Joshua Boateng

Personal information
- Date of birth: 2 January 1987 (age 39)
- Place of birth: Accra, Ghana
- Height: 5 ft 9 in (1.75 m)
- Position: Midfielder

Team information
- Current team: AC Oulu

Youth career
- 2005: Virginia Tech Hokies
- 2006–2008: Liberty Flames

Senior career*
- Years: Team / Apps / (Gls)
- 2009: Cleveland City Stars / 11 / (5)
- 2010–2011: Universidad Guadalajara / 11 / (3)
- 2012: AC Oulu / 0 / (0)

International career
- Ghana U-17

= Joshua Boateng =

Ghanaian footballer

Joshua Boateng (born 2 January 1987) is a Ghanaian former footballer.

==Career==

===Youth and amateur===
Boateng attended Nkwatia Presbyterian School in his native Ghana, and played club football for the Accra-based Liberty Colts, before going to the United States in 2004 to attend college. He played college soccer at Virginia Tech and Liberty University, where he was named a member of the All-Big South First Team in 2007, and honoured as the Big South Player of the Year and was named to the Missouri Athletic Club Hermann Trophy Watch List for the best player in the NCAA in 2008. He was also an All American player.
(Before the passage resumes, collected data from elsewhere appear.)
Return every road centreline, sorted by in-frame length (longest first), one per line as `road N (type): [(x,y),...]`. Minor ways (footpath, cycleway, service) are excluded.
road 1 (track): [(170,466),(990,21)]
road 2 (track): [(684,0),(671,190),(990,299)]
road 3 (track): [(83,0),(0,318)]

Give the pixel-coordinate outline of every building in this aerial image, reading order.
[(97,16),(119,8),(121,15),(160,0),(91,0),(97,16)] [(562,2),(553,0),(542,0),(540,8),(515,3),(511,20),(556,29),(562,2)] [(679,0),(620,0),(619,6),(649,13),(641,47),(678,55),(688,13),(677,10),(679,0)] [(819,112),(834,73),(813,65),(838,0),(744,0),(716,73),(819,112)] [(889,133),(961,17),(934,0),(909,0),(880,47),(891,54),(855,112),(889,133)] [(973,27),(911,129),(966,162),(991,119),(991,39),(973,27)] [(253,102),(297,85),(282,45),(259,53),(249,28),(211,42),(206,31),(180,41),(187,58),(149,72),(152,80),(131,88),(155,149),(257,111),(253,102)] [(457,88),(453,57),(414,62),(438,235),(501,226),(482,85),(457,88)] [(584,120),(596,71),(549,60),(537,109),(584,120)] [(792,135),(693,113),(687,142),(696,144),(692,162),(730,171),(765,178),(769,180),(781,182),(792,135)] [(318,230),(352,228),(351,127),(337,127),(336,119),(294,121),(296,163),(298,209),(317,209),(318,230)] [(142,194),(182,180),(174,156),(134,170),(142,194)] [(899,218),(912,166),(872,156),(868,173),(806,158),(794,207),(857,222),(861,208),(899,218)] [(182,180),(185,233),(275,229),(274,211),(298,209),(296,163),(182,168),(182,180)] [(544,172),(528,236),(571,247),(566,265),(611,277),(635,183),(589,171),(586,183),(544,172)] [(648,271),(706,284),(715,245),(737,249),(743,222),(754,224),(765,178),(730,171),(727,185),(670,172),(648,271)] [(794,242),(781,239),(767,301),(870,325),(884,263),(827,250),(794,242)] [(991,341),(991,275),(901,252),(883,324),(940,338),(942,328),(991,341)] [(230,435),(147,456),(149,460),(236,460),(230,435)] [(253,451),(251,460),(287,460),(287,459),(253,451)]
Prior to his senior year at Liberty University, Boateng trialed in Europe with French club Strasbourg and Spanish club Gimnastic, and was offered a contract but declined to sign in order to finish his collegiate career.

===Professional===
Boateng was chosen in the third round (33rd overall) of the 2009 MLS SuperDraft by Los Angeles Galaxy, and played four months but was not offered a contract due to problems with his international clearance from his amateur team in Ghana. Very skillful, and brilliant with the ball, he is very dangerous at the attacking line according to the former USA Men's National Team coach Bruce Arena.

Once the problems were solved, he joined the USL First Division franchise Cleveland City Stars in April, 2009 and became the leading scorer in the team and made his professional debut on April 18, 2009, in Cleveland's 2009 season-opening game against Miami FC., .
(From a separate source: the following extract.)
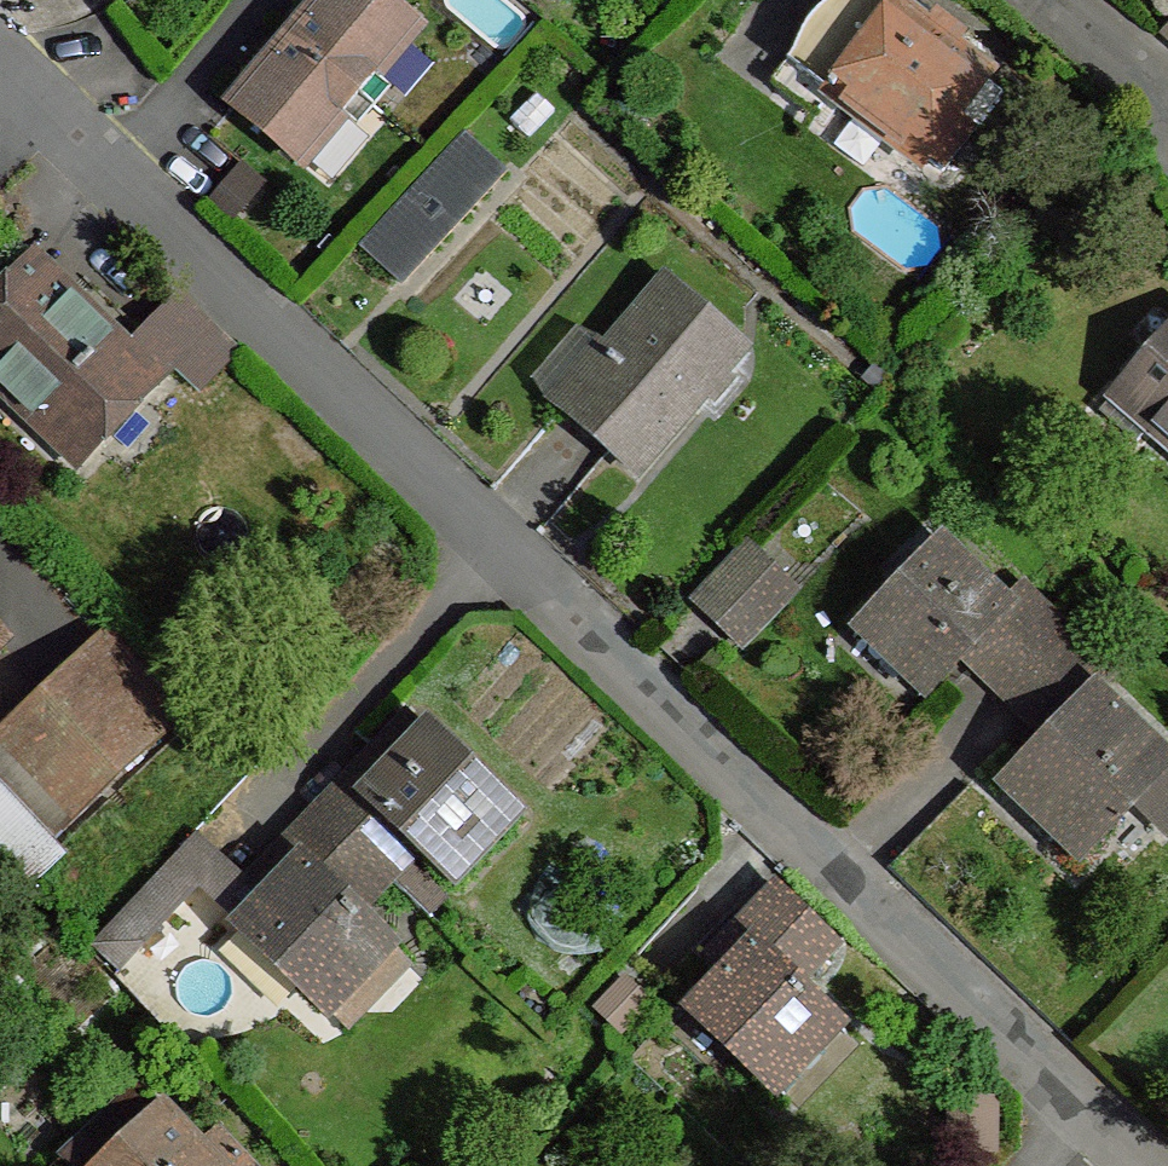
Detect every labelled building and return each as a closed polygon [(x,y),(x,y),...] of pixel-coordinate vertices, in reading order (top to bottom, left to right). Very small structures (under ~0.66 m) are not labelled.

Boateng was invited by Deportivo La Coruna in the top Spanish league. After playing there for one year he signed a lucrative contract with Leones Negros in the Mexican League.
- "News: - Joshua Boateng on trial at Deportivo La Coruna | BigSoccer Forum"

He played with Leones Negros for the Bicentenario 2010–2012 season in Mexico.

After knee surgery in Finland whilst playing for Haka FC in the Finish top flight, he was advised by doctors to stay away for a longer period.

===International===
Boateng has represented Ghana at U-17 and U-20 level.